**Set exercise:** Put every line of all the records below into a numbered list, leaving out the blank lines.

+-------+

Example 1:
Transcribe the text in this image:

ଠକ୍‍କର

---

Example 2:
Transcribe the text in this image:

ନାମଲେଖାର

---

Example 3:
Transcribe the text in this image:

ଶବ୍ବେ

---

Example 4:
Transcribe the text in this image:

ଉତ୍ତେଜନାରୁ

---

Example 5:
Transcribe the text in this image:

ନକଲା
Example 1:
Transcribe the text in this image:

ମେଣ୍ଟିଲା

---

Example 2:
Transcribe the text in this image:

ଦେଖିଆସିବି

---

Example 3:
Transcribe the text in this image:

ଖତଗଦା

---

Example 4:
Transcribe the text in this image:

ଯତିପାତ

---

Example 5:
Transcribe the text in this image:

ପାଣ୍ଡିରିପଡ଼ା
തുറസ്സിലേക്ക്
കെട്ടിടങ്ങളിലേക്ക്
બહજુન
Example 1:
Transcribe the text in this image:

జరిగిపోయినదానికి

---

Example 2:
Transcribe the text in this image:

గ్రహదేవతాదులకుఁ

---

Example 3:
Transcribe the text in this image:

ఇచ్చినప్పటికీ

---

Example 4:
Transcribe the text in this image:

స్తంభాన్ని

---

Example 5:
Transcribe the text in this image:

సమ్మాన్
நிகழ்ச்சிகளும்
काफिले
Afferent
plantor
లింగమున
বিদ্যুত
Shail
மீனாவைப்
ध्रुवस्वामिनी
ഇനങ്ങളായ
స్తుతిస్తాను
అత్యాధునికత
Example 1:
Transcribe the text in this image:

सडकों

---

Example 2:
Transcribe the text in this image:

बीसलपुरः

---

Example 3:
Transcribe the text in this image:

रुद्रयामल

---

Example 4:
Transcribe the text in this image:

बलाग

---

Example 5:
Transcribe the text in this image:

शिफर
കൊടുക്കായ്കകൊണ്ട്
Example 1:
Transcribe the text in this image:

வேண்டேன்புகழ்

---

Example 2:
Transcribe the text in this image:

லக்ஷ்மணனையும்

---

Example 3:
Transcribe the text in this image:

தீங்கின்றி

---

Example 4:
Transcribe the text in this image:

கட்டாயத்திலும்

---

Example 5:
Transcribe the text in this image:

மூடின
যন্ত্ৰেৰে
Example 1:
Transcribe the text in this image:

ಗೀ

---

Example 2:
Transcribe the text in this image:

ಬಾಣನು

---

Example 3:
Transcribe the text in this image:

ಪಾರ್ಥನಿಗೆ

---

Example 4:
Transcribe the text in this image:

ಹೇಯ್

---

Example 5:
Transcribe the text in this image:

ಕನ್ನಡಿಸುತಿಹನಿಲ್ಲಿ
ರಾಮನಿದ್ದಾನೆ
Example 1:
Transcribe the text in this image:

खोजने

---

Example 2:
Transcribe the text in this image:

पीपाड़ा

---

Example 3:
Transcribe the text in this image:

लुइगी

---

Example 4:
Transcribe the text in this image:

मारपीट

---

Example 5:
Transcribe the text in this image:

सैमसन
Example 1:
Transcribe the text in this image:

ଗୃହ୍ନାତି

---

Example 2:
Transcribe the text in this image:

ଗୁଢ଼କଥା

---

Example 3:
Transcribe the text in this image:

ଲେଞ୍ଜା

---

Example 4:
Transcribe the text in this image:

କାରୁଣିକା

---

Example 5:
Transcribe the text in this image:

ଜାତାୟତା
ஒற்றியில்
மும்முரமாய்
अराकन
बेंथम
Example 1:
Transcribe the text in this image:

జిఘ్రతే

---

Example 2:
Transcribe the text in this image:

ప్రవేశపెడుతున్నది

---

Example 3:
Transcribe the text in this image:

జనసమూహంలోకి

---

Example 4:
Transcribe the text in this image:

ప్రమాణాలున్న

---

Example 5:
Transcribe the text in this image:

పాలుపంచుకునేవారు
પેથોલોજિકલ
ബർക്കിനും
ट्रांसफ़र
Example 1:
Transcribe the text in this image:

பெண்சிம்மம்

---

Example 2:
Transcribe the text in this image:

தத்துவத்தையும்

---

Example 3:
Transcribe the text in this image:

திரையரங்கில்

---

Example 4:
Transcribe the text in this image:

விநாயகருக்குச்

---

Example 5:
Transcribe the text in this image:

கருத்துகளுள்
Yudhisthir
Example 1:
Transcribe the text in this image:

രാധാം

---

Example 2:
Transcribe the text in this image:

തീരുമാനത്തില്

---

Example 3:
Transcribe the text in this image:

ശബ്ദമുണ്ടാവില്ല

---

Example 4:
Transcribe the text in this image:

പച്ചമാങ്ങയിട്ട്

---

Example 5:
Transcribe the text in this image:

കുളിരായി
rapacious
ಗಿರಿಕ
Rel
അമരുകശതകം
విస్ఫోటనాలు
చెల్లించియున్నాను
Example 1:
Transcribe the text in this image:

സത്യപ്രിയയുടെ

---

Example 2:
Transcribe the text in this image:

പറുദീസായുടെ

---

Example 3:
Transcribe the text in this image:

+-------+

**Response:**
1. Example 1:
2. Transcribe the text in this image:
3. ଠକ୍‍କର
4. ---
5. Example 2:
6. Transcribe the text in this image:
7. ନାମଲେଖାର
8. ---
9. Example 3:
10. Transcribe the text in this image:
11. ଶବ୍ବେ
12. ---
13. Example 4:
14. Transcribe the text in this image:
15. ଉତ୍ତେଜନାରୁ
16. ---
17. Example 5:
18. Transcribe the text in this image:
19. ନକଲା
20. Example 1:
21. Transcribe the text in this image:
22. ମେଣ୍ଟିଲା
23. ---
24. Example 2:
25. Transcribe the text in this image:
26. ଦେଖିଆସିବି
27. ---
28. Example 3:
29. Transcribe the text in this image:
30. ଖତଗଦା
31. ---
32. Example 4:
33. Transcribe the text in this image:
34. ଯତିପାତ
35. ---
36. Example 5:
37. Transcribe the text in this image:
38. ପାଣ୍ଡିରିପଡ଼ା
39. തുറസ്സിലേക്ക്
40. കെട്ടിടങ്ങളിലേക്ക്
41. બહજુન
42. Example 1:
43. Transcribe the text in this image:
44. జరిగిపోయినదానికి
45. ---
46. Example 2:
47. Transcribe the text in this image:
48. గ్రహదేవతాదులకుఁ
49. ---
50. Example 3:
51. Transcribe the text in this image:
52. ఇచ్చినప్పటికీ
53. ---
54. Example 4:
55. Transcribe the text in this image:
56. స్తంభాన్ని
57. ---
58. Example 5:
59. Transcribe the text in this image:
60. సమ్మాన్
61. நிகழ்ச்சிகளும்
62. काफिले
63. Afferent
64. plantor
65. లింగమున
66. বিদ্যুত
67. Shail
68. மீனாவைப்
69. ध्रुवस्वामिनी
70. ഇനങ്ങളായ
71. స్తుతిస్తాను
72. అత్యాధునికత
73. Example 1:
74. Transcribe the text in this image:
75. सडकों
76. ---
77. Example 2:
78. Transcribe the text in this image:
79. बीसलपुरः
80. ---
81. Example 3:
82. Transcribe the text in this image:
83. रुद्रयामल
84. ---
85. Example 4:
86. Transcribe the text in this image:
87. बलाग
88. ---
89. Example 5:
90. Transcribe the text in this image:
91. शिफर
92. കൊടുക്കായ്കകൊണ്ട്
93. Example 1:
94. Transcribe the text in this image:
95. வேண்டேன்புகழ்
96. ---
97. Example 2:
98. Transcribe the text in this image:
99. லக்ஷ்மணனையும்
100. ---
101. Example 3:
102. Transcribe the text in this image:
103. தீங்கின்றி
104. ---
105. Example 4:
106. Transcribe the text in this image:
107. கட்டாயத்திலும்
108. ---
109. Example 5:
110. Transcribe the text in this image:
111. மூடின
112. যন্ত্ৰেৰে
113. Example 1:
114. Transcribe the text in this image:
115. ಗೀ
116. ---
117. Example 2:
118. Transcribe the text in this image:
119. ಬಾಣನು
120. ---
121. Example 3:
122. Transcribe the text in this image:
123. ಪಾರ್ಥನಿಗೆ
124. ---
125. Example 4:
126. Transcribe the text in this image:
127. ಹೇಯ್
128. ---
129. Example 5:
130. Transcribe the text in this image:
131. ಕನ್ನಡಿಸುತಿಹನಿಲ್ಲಿ
132. ರಾಮನಿದ್ದಾನೆ
133. Example 1:
134. Transcribe the text in this image:
135. खोजने
136. ---
137. Example 2:
138. Transcribe the text in this image:
139. पीपाड़ा
140. ---
141. Example 3:
142. Transcribe the text in this image:
143. लुइगी
144. ---
145. Example 4:
146. Transcribe the text in this image:
147. मारपीट
148. ---
149. Example 5:
150. Transcribe the text in this image:
151. सैमसन
152. Example 1:
153. Transcribe the text in this image:
154. ଗୃହ୍ନାତି
155. ---
156. Example 2:
157. Transcribe the text in this image:
158. ଗୁଢ଼କଥା
159. ---
160. Example 3:
161. Transcribe the text in this image:
162. ଲେଞ୍ଜା
163. ---
164. Example 4:
165. Transcribe the text in this image:
166. କାରୁଣିକା
167. ---
168. Example 5:
169. Transcribe the text in this image:
170. ଜାତାୟତା
171. ஒற்றியில்
172. மும்முரமாய்
173. अराकन
174. बेंथम
175. Example 1:
176. Transcribe the text in this image:
177. జిఘ్రతే
178. ---
179. Example 2:
180. Transcribe the text in this image:
181. ప్రవేశపెడుతున్నది
182. ---
183. Example 3:
184. Transcribe the text in this image:
185. జనసమూహంలోకి
186. ---
187. Example 4:
188. Transcribe the text in this image:
189. ప్రమాణాలున్న
190. ---
191. Example 5:
192. Transcribe the text in this image:
193. పాలుపంచుకునేవారు
194. પેથોલોજિકલ
195. ബർക്കിനും
196. ट्रांसफ़र
197. Example 1:
198. Transcribe the text in this image:
199. பெண்சிம்மம்
200. ---
201. Example 2:
202. Transcribe the text in this image:
203. தத்துவத்தையும்
204. ---
205. Example 3:
206. Transcribe the text in this image:
207. திரையரங்கில்
208. ---
209. Example 4:
210. Transcribe the text in this image:
211. விநாயகருக்குச்
212. ---
213. Example 5:
214. Transcribe the text in this image:
215. கருத்துகளுள்
216. Yudhisthir
217. Example 1:
218. Transcribe the text in this image:
219. രാധാം
220. ---
221. Example 2:
222. Transcribe the text in this image:
223. തീരുമാനത്തില്
224. ---
225. Example 3:
226. Transcribe the text in this image:
227. ശബ്ദമുണ്ടാവില്ല
228. ---
229. Example 4:
230. Transcribe the text in this image:
231. പച്ചമാങ്ങയിട്ട്
232. ---
233. Example 5:
234. Transcribe the text in this image:
235. കുളിരായി
236. rapacious
237. ಗಿರಿಕ
238. Rel
239. അമരുകശതകം
240. విస్ఫోటనాలు
241. చెల్లించియున్నాను
242. Example 1:
243. Transcribe the text in this image:
244. സത്യപ്രിയയുടെ
245. ---
246. Example 2:
247. Transcribe the text in this image:
248. പറുദീസായുടെ
249. ---
250. Example 3:
251. Transcribe the text in this image:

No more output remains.